Introduction to Molecular Modelling¶
This section describes a brief concept of molecular modelling to anyone who is new to the subject, including pre-university students.
Computer modelling
Computer modelling is a general term to describe an activity that uses computer software to carry out computation processes, to study the behaviour of a model that simulates a reality, and perhaps to address certain scientific problems.
For centuries, there have been two approaches to obtain solutions to a scientific problem: theoretical and experimental methods.
Theoretical approaches conceptualise a problem, usually in terms of solving some mathematics. Theories offer fundamental insights, leading to possible solutions. However, this sort of approach does not readily show whether a solution is right or wrong, since it is normally a ‘thought’ experiment.
On the other hand, theoretical approaches would often need to be confirmed and tested by carrying out actual experiments, which can relate closely to the real scenario. Even then, experiments often provide directly observed results but not the underlying concepts, causes and mechanisms leading to such experimental observations.
Since the advent of computers, a third approach has emerged to provide solutions to a scientific problem: namely, computational modelling, as shown in the diagram below.
Computational modelling is a complimentary technique that bridges the gaps and effectively covers the inadequacies of the traditional methods.
It is often called ‘in-silico’, implying an investigation, or ‘virtual experiment’ that is conducted on computer silicon chips. This is usually achieved by developing sets of instructions, computer programs, to carry out computation on theoretical concepts that are often difficult or impossible to solve mathematically (by directly solving equations) but are complex enough to simulate experimental conditions.
Computational Chemistry
Nowadays, most modern research in almost every area of scientific discipline involves computer simulations and modelling.
In computational chemistry, we use modelling techniques to investigate the behaviour of atoms and molecules, to explain phenomena that are not accessible by experimental means. Quite often, calculations are also compared against experimental results. As such, computer models can then provide insights to the underlying structures and mechanisms at atomic or molecular scales, to explain materials’ properties and functions.
The diagram below shows a series of snapshots produced from molecular simulations showing how a plastic nanoparticle is ingested into a cell membrane. This is an interesting study of the environmental impact at the nanoscale of how industrial production of nanoparticles, or potential environmental degradation of industrial materials into nanoscale particles, may have an impact on animal health.
Note that these images show detailed molecular structures over a length scale of only several nanometres and an extremely fast timescale of less than a nanosecond. Such studies are difficult to carry out experimentally.
In summary molecular modelling can:
- Support theoretical predictions.
- Explain experimental observations.
- Avoid the use of actual equipment or chemicals.
- Precisely set and control experimental (virtual) conditions.
Molecular modelling techniques
There are a number of techniques available to carry out calculations, such as molecular dynamics (MD), Monte Carlo (MC) and ab-initio quantum mechanical methods. Each of these methods uses a different theoretical basis to model and investigate different aspects of atoms and their system behaviour.

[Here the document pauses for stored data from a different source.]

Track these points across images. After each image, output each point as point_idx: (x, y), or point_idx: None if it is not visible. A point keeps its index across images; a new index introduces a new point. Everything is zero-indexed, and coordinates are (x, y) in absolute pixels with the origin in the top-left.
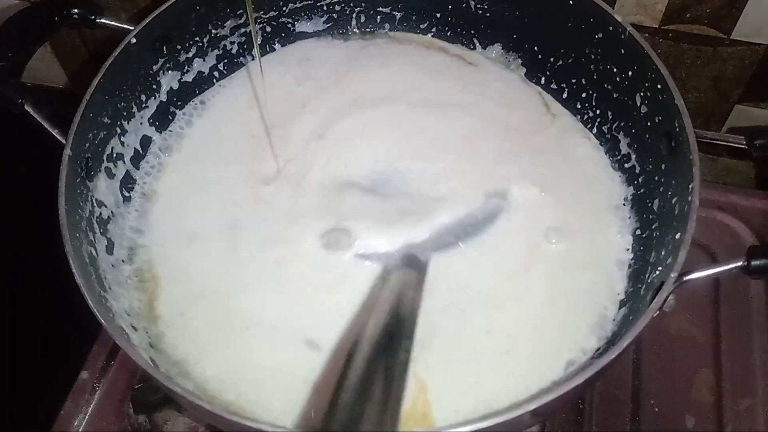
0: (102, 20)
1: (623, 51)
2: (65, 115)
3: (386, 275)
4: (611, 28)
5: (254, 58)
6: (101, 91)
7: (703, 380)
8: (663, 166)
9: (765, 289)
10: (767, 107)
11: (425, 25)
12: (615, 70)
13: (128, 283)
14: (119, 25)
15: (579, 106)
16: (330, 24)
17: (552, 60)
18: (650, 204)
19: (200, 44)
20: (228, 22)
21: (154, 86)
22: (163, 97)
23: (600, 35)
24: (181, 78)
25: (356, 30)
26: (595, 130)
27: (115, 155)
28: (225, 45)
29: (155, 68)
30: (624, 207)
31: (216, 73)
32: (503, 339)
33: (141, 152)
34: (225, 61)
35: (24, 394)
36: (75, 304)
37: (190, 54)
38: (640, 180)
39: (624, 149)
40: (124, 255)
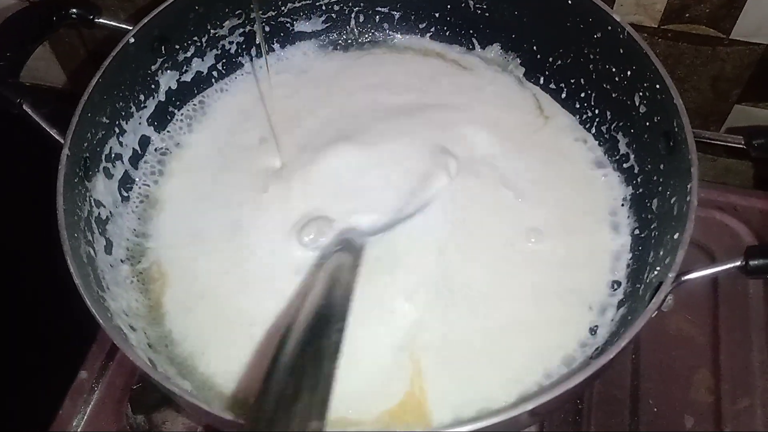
0: (100, 20)
1: (622, 51)
2: (63, 115)
3: (322, 260)
4: (610, 28)
5: (252, 59)
6: (100, 91)
7: (702, 380)
8: (662, 166)
9: (764, 289)
10: (766, 107)
11: (424, 25)
12: (614, 70)
13: (127, 284)
14: (118, 25)
15: (578, 106)
16: (329, 24)
17: (551, 60)
18: (649, 204)
19: (199, 44)
20: (227, 22)
21: (153, 86)
22: (162, 97)
23: (599, 35)
24: (180, 78)
25: (355, 30)
26: (594, 130)
27: (114, 155)
28: (224, 45)
29: (154, 68)
30: (623, 207)
31: (215, 73)
32: (498, 335)
33: (139, 152)
34: (224, 61)
35: (22, 394)
36: (73, 304)
37: (189, 54)
38: (639, 180)
39: (623, 149)
40: (123, 255)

If larger numbers of atoms or molecules are involved, coarse-graining approaches can be used to gather together multiple atoms into larger particles or beads and work out how they behave. These can be used with the above techniques or with mesoscale modelling methods to speed up calculations. Some finer atomic detail is lost as a result, but larger systems than those available at atom-based scales can be explored over longer times.
Go to Knowledge Center for more details about simulation techniques.
In any case, the theoretical framework would need to be programmed into computer codes. Commonly used languages for computer codes are C, C++ and Fortran. These codes are often compiled (converted from human-readable source code into machine language) and rigorously optimised to maximise computational efficiency, especially with the use of parallel computing algorithms. This means calculations can be distributed over several computer processor cores, each of which can independently carry out part of a single calculation or a set of calculations simultaneously.
These program codes are usually compiled and executed on high performance computers (HPC). These are large computer systems which can handle many different calculations for different users simultaneously: each calculation can use a different number of processor cores. However, modern personal PC desktops and even laptops can also be used, which now commonly have multi-core architectures. Even on the most powerful HPCs, simulations of large system models can span over several weeks and produce many (tens or hundreds of) gigabytes of data at a time.
Quite often, other utility program codes are also developed separately for the purposes of processing and analysing data before results are obtained and presented. These can be written in the same languages as the simulation codes or use interpreted languages such as Python.